### Supplied material
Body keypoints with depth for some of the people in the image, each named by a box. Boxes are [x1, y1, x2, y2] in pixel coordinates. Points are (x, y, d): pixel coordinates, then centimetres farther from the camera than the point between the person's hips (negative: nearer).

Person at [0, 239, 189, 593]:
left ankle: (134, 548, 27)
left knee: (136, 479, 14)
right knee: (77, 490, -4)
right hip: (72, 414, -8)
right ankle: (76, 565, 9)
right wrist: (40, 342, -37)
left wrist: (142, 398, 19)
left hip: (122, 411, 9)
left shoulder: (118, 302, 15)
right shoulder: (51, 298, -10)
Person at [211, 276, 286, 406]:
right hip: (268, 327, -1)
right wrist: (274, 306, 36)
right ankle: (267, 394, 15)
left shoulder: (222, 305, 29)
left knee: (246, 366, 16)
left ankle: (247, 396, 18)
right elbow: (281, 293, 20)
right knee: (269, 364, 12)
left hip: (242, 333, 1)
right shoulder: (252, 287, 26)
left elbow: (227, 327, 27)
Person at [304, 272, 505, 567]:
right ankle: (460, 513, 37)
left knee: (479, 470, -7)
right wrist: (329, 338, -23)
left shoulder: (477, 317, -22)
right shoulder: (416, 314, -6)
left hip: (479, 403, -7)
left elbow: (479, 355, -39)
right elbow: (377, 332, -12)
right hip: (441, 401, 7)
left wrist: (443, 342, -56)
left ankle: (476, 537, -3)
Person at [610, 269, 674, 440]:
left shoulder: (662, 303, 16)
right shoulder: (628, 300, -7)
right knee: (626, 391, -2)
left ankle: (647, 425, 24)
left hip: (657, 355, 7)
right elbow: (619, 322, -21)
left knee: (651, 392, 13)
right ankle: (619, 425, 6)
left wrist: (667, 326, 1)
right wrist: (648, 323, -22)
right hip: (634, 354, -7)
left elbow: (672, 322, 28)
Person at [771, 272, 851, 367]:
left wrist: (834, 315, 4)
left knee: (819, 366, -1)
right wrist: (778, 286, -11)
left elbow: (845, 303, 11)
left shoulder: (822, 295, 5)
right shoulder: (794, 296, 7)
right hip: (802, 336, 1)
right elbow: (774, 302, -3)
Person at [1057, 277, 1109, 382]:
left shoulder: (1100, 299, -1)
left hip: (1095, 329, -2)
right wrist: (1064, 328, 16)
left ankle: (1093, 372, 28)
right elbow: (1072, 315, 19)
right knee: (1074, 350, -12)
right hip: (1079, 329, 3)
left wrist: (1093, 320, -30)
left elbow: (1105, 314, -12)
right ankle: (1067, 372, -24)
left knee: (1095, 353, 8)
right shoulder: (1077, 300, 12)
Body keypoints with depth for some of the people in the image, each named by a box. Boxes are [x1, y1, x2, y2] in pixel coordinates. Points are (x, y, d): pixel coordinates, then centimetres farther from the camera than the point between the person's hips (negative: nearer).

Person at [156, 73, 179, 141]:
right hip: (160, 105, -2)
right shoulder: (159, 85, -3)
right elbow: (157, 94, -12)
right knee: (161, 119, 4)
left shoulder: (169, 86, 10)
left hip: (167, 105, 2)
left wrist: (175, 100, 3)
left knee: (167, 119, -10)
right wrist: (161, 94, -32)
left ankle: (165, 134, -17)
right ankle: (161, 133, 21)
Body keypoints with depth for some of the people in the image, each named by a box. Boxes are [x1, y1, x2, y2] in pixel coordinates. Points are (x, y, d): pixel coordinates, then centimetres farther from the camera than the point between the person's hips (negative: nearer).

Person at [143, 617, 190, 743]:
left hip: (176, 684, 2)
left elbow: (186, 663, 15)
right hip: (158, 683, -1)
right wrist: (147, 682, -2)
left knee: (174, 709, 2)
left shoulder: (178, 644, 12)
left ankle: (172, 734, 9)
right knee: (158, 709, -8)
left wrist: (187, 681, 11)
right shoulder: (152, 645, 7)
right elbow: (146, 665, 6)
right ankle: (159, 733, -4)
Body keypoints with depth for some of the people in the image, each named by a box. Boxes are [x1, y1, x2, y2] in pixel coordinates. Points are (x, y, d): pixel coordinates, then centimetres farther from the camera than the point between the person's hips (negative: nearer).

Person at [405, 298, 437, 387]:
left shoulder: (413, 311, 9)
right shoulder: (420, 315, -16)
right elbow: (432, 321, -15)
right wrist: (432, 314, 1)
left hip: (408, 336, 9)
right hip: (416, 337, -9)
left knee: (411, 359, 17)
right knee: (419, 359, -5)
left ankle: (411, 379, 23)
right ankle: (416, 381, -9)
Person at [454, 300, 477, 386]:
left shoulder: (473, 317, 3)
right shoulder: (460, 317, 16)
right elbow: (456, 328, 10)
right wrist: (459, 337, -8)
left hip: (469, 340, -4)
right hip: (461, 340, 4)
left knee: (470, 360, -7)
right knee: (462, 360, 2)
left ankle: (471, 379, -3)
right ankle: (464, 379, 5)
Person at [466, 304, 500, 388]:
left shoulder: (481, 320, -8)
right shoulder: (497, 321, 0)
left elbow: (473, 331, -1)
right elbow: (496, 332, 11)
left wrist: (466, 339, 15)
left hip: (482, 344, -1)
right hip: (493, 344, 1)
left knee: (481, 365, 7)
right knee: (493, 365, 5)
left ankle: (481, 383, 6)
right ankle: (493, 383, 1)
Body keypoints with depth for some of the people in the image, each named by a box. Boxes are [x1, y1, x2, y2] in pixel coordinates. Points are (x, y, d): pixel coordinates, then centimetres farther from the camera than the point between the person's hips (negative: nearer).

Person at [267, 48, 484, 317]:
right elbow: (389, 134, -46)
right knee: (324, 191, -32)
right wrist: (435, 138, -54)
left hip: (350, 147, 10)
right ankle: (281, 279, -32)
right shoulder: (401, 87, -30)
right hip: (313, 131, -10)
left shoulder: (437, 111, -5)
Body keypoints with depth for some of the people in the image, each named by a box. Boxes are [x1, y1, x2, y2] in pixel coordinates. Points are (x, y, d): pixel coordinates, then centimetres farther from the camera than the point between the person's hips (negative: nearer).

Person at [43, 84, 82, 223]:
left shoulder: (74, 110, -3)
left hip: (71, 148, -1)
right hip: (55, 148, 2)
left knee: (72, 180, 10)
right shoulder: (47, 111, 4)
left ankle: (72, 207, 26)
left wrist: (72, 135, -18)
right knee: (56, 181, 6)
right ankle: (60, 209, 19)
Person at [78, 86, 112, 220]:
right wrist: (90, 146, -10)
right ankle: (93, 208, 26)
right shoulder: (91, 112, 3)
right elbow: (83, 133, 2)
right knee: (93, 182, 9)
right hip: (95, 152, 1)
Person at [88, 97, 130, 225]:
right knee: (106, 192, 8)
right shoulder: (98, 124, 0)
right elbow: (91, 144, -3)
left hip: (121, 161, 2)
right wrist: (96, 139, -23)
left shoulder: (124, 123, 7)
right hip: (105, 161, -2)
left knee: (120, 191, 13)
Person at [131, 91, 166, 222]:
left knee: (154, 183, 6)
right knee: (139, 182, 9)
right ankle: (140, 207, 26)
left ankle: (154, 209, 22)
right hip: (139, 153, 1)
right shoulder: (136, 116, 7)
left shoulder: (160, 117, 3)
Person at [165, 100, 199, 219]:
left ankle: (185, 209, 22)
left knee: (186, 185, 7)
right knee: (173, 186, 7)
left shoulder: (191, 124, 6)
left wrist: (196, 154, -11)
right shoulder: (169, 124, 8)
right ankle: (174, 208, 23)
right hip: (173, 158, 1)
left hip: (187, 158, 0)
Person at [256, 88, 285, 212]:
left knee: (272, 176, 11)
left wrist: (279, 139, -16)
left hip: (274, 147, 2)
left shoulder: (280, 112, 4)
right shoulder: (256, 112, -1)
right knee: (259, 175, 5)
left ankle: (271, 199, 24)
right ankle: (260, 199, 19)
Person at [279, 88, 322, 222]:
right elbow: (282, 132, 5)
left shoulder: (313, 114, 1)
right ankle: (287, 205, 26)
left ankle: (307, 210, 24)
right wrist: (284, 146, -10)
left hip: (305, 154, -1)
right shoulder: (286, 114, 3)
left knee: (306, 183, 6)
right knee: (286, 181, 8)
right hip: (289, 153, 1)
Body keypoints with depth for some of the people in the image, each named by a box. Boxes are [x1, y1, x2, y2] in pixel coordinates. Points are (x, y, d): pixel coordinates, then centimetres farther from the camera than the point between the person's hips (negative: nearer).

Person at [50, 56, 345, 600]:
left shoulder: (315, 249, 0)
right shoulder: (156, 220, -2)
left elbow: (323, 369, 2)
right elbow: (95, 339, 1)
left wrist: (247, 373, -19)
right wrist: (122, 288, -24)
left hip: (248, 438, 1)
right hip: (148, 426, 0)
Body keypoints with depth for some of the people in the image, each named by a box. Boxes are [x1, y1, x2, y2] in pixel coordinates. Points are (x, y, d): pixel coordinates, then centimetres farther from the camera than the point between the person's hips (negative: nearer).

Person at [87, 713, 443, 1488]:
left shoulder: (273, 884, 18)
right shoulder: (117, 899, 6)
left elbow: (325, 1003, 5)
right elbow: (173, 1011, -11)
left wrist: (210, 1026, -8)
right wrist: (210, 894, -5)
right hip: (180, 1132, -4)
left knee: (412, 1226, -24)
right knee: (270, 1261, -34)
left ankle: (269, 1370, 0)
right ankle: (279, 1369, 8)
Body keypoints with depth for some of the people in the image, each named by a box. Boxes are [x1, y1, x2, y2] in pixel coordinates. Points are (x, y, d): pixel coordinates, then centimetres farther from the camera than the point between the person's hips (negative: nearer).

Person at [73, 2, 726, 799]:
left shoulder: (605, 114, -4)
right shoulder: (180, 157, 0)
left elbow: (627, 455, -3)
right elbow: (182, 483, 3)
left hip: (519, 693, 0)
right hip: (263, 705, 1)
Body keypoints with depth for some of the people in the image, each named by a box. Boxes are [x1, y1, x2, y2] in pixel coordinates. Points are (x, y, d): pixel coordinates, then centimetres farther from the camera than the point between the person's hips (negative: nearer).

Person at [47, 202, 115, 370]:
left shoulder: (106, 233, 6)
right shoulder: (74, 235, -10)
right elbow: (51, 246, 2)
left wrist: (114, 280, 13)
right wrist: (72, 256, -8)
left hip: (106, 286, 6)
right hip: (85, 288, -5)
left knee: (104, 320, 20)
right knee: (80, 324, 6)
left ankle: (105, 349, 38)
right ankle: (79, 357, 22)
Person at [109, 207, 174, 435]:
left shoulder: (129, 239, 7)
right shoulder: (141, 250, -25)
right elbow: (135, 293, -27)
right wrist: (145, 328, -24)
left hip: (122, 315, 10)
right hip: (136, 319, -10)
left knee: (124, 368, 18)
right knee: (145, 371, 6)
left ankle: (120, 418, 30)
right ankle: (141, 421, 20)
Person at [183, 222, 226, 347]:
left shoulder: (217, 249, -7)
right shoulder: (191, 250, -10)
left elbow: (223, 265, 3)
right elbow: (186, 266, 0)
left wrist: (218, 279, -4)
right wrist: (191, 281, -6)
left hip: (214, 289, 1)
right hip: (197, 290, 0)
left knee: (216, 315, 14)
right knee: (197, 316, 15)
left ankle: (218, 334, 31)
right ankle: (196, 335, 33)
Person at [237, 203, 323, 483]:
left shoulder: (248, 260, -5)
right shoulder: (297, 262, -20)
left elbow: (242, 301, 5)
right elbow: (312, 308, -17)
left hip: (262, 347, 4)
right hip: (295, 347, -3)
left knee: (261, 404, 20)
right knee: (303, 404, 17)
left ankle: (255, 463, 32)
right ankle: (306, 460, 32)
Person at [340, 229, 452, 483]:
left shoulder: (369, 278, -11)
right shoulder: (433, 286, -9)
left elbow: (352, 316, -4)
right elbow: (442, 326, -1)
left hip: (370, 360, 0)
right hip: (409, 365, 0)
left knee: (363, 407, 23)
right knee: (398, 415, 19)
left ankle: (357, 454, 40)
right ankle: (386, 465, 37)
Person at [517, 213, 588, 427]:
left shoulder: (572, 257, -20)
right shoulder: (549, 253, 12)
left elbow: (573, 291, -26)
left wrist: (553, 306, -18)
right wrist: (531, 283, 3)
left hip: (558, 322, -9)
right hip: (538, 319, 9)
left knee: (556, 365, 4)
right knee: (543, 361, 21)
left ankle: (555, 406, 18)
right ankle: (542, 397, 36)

### What you will do
Rewrite the items from the line containing "right ankle: (93, 208, 26)" through the line containing "right ankle: (287, 205, 26)", putting "Figure at" wherever "Person at" appears and leaving everything else as it is.

### Written response
right ankle: (93, 208, 26)
right shoulder: (91, 112, 3)
right elbow: (83, 133, 2)
right knee: (93, 182, 9)
right hip: (95, 152, 1)
Figure at [88, 97, 130, 225]:
right knee: (106, 192, 8)
right shoulder: (98, 124, 0)
right elbow: (91, 144, -3)
left hip: (121, 161, 2)
right wrist: (96, 139, -23)
left shoulder: (124, 123, 7)
right hip: (105, 161, -2)
left knee: (120, 191, 13)
Figure at [131, 91, 166, 222]:
left knee: (154, 183, 6)
right knee: (139, 182, 9)
right ankle: (140, 207, 26)
left ankle: (154, 209, 22)
right hip: (139, 153, 1)
right shoulder: (136, 116, 7)
left shoulder: (160, 117, 3)
Figure at [165, 100, 199, 219]:
left ankle: (185, 209, 22)
left knee: (186, 185, 7)
right knee: (173, 186, 7)
left shoulder: (191, 124, 6)
left wrist: (196, 154, -11)
right shoulder: (169, 124, 8)
right ankle: (174, 208, 23)
right hip: (173, 158, 1)
left hip: (187, 158, 0)
Figure at [256, 88, 285, 212]:
left knee: (272, 176, 11)
left wrist: (279, 139, -16)
left hip: (274, 147, 2)
left shoulder: (280, 112, 4)
right shoulder: (256, 112, -1)
right knee: (259, 175, 5)
left ankle: (271, 199, 24)
right ankle: (260, 199, 19)
Figure at [279, 88, 322, 222]:
right elbow: (282, 132, 5)
left shoulder: (313, 114, 1)
right ankle: (287, 205, 26)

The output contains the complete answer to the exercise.